Metadata-Version: 2.2
Name: wcps
Version: 0.1.0
Summary: Python client library for WCPS (OGC Web Coverage Processing Service) backends.
Author-email: Dimitar Misev <misev@rasdaman.com>
Project-URL: Homepage, https://github.com/rasdaman/wcps-python-client
Project-URL: Issues, https://github.com/rasdaman/wcps-python-client/issues
Keywords: wcps,rasdaman,ogc,gis,Web Coverage Processing Service
Classifier: Programming Language :: Python :: 3
Classifier: Programming Language :: Python :: 3.10
Classifier: Programming Language :: Python :: 3.11
Classifier: Programming Language :: Python :: 3.12
Classifier: License :: OSI Approved :: GNU Lesser General Public License v3 (LGPLv3)

Required work »
• a. Answer these questions about the package metadata:
(i) What version number does it give for the package?
(ii) Under which license is the package released?
(iii) Which specific Python 3 minor versions are listed?
• b. Please translate this line from the package metadata into Spanish: "Python client library for WCPS (OGC Web Coverage Processing Service) backends."

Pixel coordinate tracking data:
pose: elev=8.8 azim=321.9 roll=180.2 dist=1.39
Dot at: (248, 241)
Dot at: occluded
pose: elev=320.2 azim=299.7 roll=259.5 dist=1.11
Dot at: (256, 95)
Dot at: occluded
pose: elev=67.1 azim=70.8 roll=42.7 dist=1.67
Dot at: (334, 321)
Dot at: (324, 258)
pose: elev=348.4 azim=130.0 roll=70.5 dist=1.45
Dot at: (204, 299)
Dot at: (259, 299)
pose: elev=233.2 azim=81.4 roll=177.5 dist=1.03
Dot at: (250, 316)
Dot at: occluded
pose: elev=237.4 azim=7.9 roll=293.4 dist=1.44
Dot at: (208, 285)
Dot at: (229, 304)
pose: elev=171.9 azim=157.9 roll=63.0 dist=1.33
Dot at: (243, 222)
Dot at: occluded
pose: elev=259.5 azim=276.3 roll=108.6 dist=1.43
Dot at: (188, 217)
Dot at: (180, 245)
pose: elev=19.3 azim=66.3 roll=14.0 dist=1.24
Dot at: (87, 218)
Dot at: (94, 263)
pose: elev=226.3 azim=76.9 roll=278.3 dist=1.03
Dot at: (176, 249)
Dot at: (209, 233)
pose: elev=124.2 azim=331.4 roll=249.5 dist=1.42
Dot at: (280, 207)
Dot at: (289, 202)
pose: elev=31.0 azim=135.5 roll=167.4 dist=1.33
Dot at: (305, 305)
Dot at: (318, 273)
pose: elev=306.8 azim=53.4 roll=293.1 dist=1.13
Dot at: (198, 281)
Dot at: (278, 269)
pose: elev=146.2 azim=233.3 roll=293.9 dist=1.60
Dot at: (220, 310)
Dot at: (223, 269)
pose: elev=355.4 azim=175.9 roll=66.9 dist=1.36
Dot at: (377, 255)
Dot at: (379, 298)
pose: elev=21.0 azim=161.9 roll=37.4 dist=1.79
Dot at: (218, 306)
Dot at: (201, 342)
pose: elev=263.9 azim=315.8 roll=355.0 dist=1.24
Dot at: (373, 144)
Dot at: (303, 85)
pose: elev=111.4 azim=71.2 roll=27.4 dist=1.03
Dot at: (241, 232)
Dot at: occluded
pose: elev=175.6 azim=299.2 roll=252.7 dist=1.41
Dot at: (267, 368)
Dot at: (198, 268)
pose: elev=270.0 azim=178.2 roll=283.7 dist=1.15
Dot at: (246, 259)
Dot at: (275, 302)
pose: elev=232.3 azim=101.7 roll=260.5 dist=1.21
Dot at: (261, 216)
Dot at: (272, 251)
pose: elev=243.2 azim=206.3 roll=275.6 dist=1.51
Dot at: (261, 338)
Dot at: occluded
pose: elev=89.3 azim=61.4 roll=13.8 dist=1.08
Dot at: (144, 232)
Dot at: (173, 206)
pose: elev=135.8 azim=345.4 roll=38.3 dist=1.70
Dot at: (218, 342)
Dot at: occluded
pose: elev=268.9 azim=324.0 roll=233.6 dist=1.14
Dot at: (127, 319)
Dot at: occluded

Answers »
• a.
(i) 0.1.0
(ii) GNU Lesser General Public License v3 (LGPLv3)
(iii) Python 3.10, 3.11 and 3.12

• b. Biblioteca cliente de Python para backends de WCPS (OGC Web Coverage Processing Service).